A través de las palabras de María oímos el eco del gemido de la Esposa del Cantar de los Cantares: "He buscado al amor de mi alma. Le busqué y no le hallé. Me levantaré y recorreré la ciudad. Por las calles y las plazas buscaré al amor de mi alma" (3 ,1-2). Pero, también, resuena el gemido de María Magdalena, en la mañana de Pascua: "Se han llevado a mi Señor y no sé dónde le han puesto" (Jn 20,13). Cuando María suba por última vez a Jerusalén, a la montaña santa de Abraham, la montaña donde Dios había "provisto un Cordero", durante tres días, María recordará los tres días en que buscó a su Hijo hasta que lo encontró en el Templo, ocupado en las cosas de su Padre. La memoria, "las palabras guardadas en el corazón", le ayudará a vivir en la esperanza.
Pues el episodio del templo es la prefiguración de la Pascua de Cristo, cuando por tres días será substraído por la muerte a la vista de los suyos. Los dos acontecimientos tienen como escenario Jerusalén y están enmarcados en la liturgia de la Pascua. La angustiosa búsqueda de María y de José evoca la tristeza de los discípulos, que han perdido al Maestro (Lc 24,17), a quien buscan (Lc 24,5) hasta que Él se les aparece "al tercer día" (Lc 24,21). La diferencia entre María y los demás discípulos es que éstos son "torpes" para comprender y "cerrados" para creer "lo que dijeron los profetas" (Lc 24,25). María, "aunque no comprendiera", "guardaba todos estos hechos en su corazón" (v 51). Así María permanece abierta al misterio y se deja envolver por él.
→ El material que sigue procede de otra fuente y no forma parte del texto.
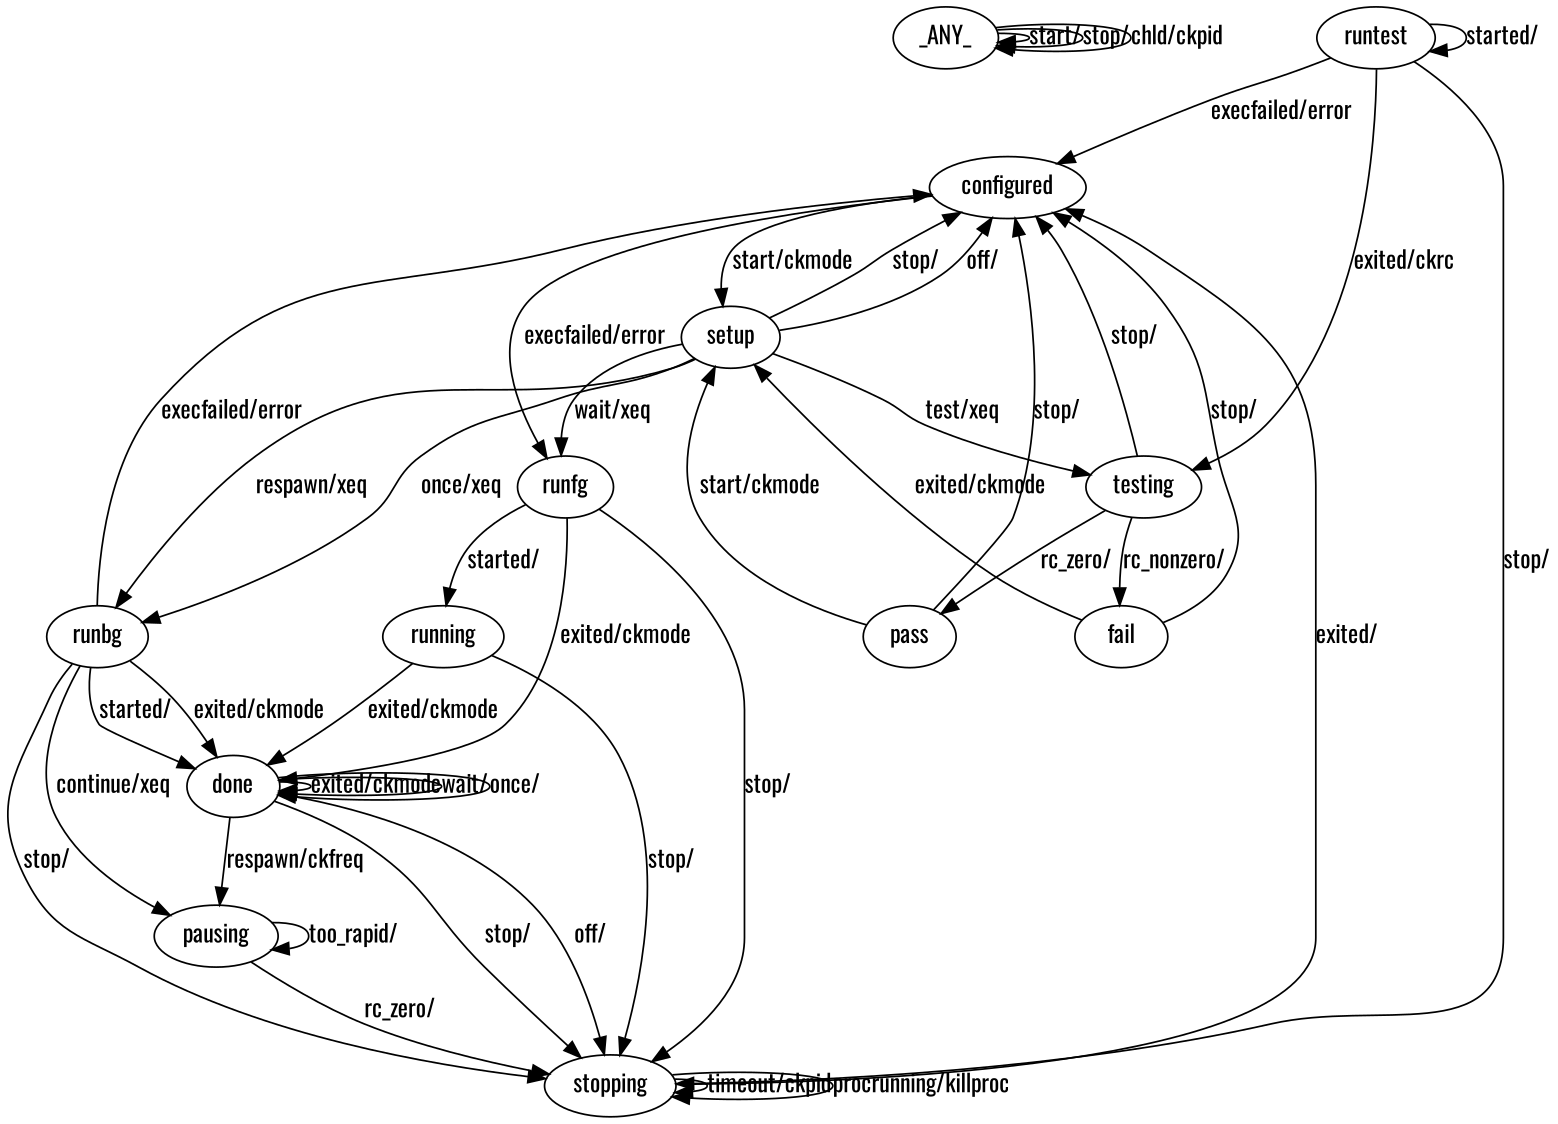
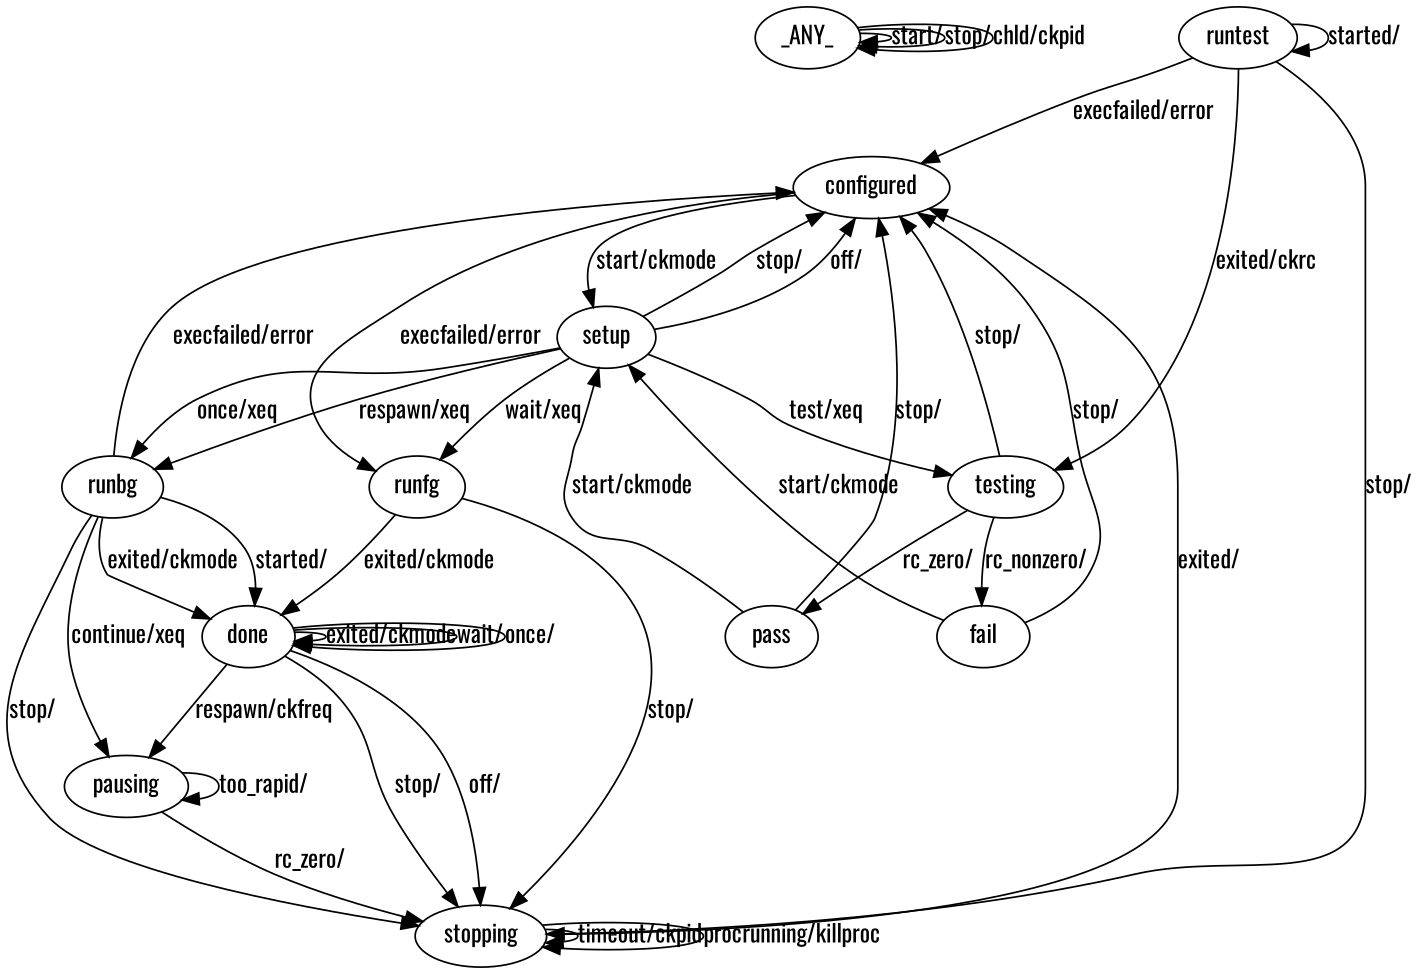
  digraph {
    fontname=Oswald
    node [fontname=Oswald]
    edge [fontname=Oswald]
    _ANY_
    configured
    setup
    runfg
    runbg
    testing
-   running
    done
    stopping
    runtest
    pausing
    pass
    fail
    _ANY_ -> _ANY_ [label="start/"]
    _ANY_ -> _ANY_ [label="stop/"]
    _ANY_ -> _ANY_ [label="chld/ckpid"]
    configured -> setup [label="start/ckmode"]
    configured -> runfg [label="execfailed/error"]
    setup -> configured [label="stop/"]
    setup -> configured [label="off/"]
    setup -> runfg [label="wait/xeq"]
    setup -> runbg [label="respawn/xeq"]
    setup -> runbg [label="once/xeq"]
    setup -> testing [label="test/xeq"]
-   runfg -> running [label="started/"]
    runfg -> done [label="exited/ckmode"]
    runfg -> stopping [label="stop/"]
    runbg -> configured [label="execfailed/error"]
    runbg -> done [label="started/"]
    runbg -> done [label="exited/ckmode"]
    runbg -> stopping [label="stop/"]
    runbg -> pausing [label="continue/xeq"]
    testing -> configured [label="stop/"]
    testing -> pass [label="rc_zero/"]
    testing -> fail [label="rc_nonzero/"]
-   running -> done [label="exited/ckmode"]
-   running -> stopping [label="stop/"]
    done -> done [label="exited/ckmode"]
    done -> done [label="wait/"]
    done -> done [label="once/"]
    done -> stopping [label="stop/"]
    done -> stopping [label="off/"]
    done -> pausing [label="respawn/ckfreq"]
    stopping -> configured [label="exited/"]
    stopping -> stopping [label="timeout/ckpid"]
    stopping -> stopping [label="procrunning/killproc"]
    runtest -> configured [label="execfailed/error"]
    runtest -> testing [label="exited/ckrc"]
    runtest -> stopping [label="stop/"]
    runtest -> runtest [label="started/"]
    pausing -> stopping [label="rc_zero/"]
    pausing -> pausing [label="too_rapid/"]
    pass -> configured [label="stop/"]
    pass -> setup [label="start/ckmode"]
    fail -> configured [label="stop/"]
-   fail -> setup [label="exited/ckmode"]
+   fail -> setup [label="start/ckmode"]
  }
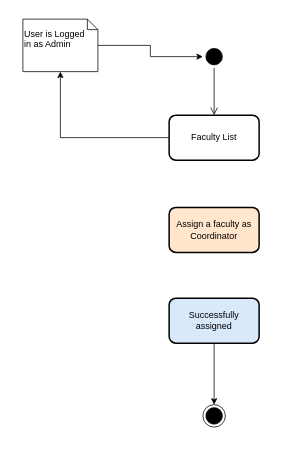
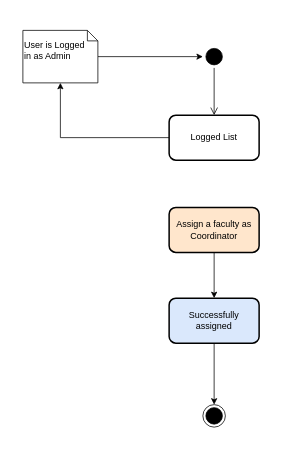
  <mxCell id="0" />
  <mxCell id="1" parent="0" />
  <mxCell id="2" value="" style="rounded=0;whiteSpace=wrap;html=1;strokeWidth=1;strokeColor=none;" vertex="1" parent="1"><mxGeometry x="20" y="20" width="350" height="570" as="geometry" /></mxCell>
  <mxCell id="3" value="" style="ellipse;html=1;shape=startState;fillColor=#000000;" vertex="1" parent="1"><mxGeometry x="270" y="60" width="30" height="30" as="geometry" /></mxCell>
  <mxCell id="4" value="" style="edgeStyle=orthogonalEdgeStyle;html=1;verticalAlign=bottom;endArrow=open;endSize=8;" edge="1" source="3" parent="1" target="8"><mxGeometry relative="1" as="geometry"><mxPoint x="285" y="150" as="targetPoint" /></mxGeometry></mxCell>
  <mxCell id="5" value="" style="edgeStyle=orthogonalEdgeStyle;rounded=0;orthogonalLoop=1;jettySize=auto;html=1;strokeColor=#000000;" edge="1" parent="1" source="6" target="3"><mxGeometry relative="1" as="geometry"><mxPoint x="80" y="190" as="targetPoint" /></mxGeometry></mxCell>
- <mxCell id="6" value="&lt;p style=&quot;line-height: 120%&quot;&gt;&lt;/p&gt;&lt;blockquote style=&quot;margin: 0 0 0 40px ; border: none ; padding: 0px&quot;&gt;&lt;/blockquote&gt;&lt;blockquote style=&quot;margin: 0 0 0 40px ; border: none ; padding: 0px&quot;&gt;&lt;/blockquote&gt;&lt;span&gt;&lt;div&gt;&lt;span&gt;User is Logged&lt;/span&gt;&lt;/div&gt;&lt;/span&gt;&lt;div&gt;&lt;span&gt;in as Admin&lt;/span&gt;&lt;/div&gt;&lt;p&gt;&lt;/p&gt;" style="shape=note;whiteSpace=wrap;html=1;size=14;verticalAlign=top;align=left;spacingTop=-6;strokeColor=#000000;" vertex="1" parent="1"><mxGeometry x="30" y="25" width="100" height="70" as="geometry" /></mxCell>
+ <mxCell id="6" value="&lt;p style=&quot;line-height: 120%&quot;&gt;&lt;/p&gt;&lt;blockquote style=&quot;margin: 0 0 0 40px ; border: none ; padding: 0px&quot;&gt;&lt;/blockquote&gt;&lt;blockquote style=&quot;margin: 0 0 0 40px ; border: none ; padding: 0px&quot;&gt;&lt;/blockquote&gt;&lt;span&gt;&lt;div&gt;&lt;span&gt;User is Logged&lt;/span&gt;&lt;/div&gt;&lt;/span&gt;&lt;div&gt;&lt;span&gt;in as Admin&lt;/span&gt;&lt;/div&gt;&lt;p&gt;&lt;/p&gt;" style="shape=note;whiteSpace=wrap;html=1;size=14;verticalAlign=top;align=left;spacingTop=-6;strokeColor=#000000;" vertex="1" parent="1"><mxGeometry x="30" y="40" width="100" height="70" as="geometry" /></mxCell>
  <mxCell id="7" value="" style="edgeStyle=orthogonalEdgeStyle;rounded=0;orthogonalLoop=1;jettySize=auto;html=1;strokeColor=#000000;" edge="1" parent="1" source="8" target="6"><mxGeometry relative="1" as="geometry" /></mxCell>
- <mxCell id="8" value="Faculty List" style="rounded=1;whiteSpace=wrap;html=1;strokeColor=#000000;strokeWidth=2;" vertex="1" parent="1"><mxGeometry x="225" y="153" width="120" height="60" as="geometry" /></mxCell>
+ <mxCell id="8" value="Logged List" style="rounded=1;whiteSpace=wrap;html=1;strokeColor=#000000;strokeWidth=2;" vertex="1" parent="1"><mxGeometry x="225" y="153" width="120" height="60" as="geometry" /></mxCell>
+ <mxCell id="9" value="" style="edgeStyle=orthogonalEdgeStyle;rounded=0;orthogonalLoop=1;jettySize=auto;html=1;strokeColor=#000000;" edge="1" parent="1" source="10" target="12"><mxGeometry relative="1" as="geometry" /></mxCell>
  <mxCell id="10" value="Assign a faculty as Coordinator" style="whiteSpace=wrap;html=1;rounded=1;strokeWidth=2;fillColor=#ffe6cc;" vertex="1" parent="1"><mxGeometry x="225" y="276" width="120" height="60" as="geometry" /></mxCell>
  <mxCell id="11" value="" style="edgeStyle=orthogonalEdgeStyle;rounded=0;orthogonalLoop=1;jettySize=auto;html=1;strokeColor=#000000;" edge="1" parent="1" source="12" target="13"><mxGeometry relative="1" as="geometry"><mxPoint x="285" y="590" as="targetPoint" /></mxGeometry></mxCell>
  <mxCell id="12" value="Successfully assigned" style="whiteSpace=wrap;html=1;rounded=1;strokeWidth=2;fillColor=#dae8fc;" vertex="1" parent="1"><mxGeometry x="225" y="397" width="120" height="60" as="geometry" /></mxCell>
  <mxCell id="13" value="" style="ellipse;html=1;shape=endState;fillColor=#000000;" vertex="1" parent="1"><mxGeometry x="270" y="539" width="30" height="30" as="geometry" /></mxCell>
Así, preparada por el anticipo de la pérdida del hijo a los doce años, puede acoger el designio de la muerte de su Hijo y "estar en pie junto a Él en el momento de la cruz", aceptando que cumpla la voluntad del Padre. Ella acepta que su Hijo ponga su relación con el Padre por encima de los vínculos familiares de la carne. Su fe, sin privarla del dolor, le permite aceptar que la "espada" anunciada le atraviese el corazón hasta la plena manifestación de la luz pascual.
Este negarse a sí misma en relación al Hijo es el camino constante durante toda la vida pública (Jn 2,4; Lc 11,27-28). Es la kénosis de María, llevada por su Hijo de un conocimiento en la carne a un conocimiento de Él en la fe, pasándola por "la noche oscura de la memoria", dice San Juan de la Cruz. 19 Esta noche oscura de la memoria consiste en olvidarse del pasado para estar orientados únicamente hacia Dios, viviendo en la esperanza. Es la radical pobreza de espíritu, rica sólo de Dios y, esto, sólo en esperanza.
María es, pues, la creyente, que consiente a la palabra de Dios en la fe y se deja conducir dócilmente por ella, experimentando el misterio, que se le va aclarando progresivamente. María, guardando la palabra en su corazón, permite que ésta, como espada de doble filo, la traspase el corazón. De este modo sus pensamientos van siendo penetrados por el esplendor de esa palabra (Lc 2,35), que es luz que ilumina a las gentes (Lc 2,32). Es la figura del verdadero discípulo, que asiente a la iniciativa de Dios, dejándose plasmar por Él. La Iglesia naciente se mira en ella como en un espejo para descubrir su verdadero rostro. Y así nos la ofrece a nosotros hoy.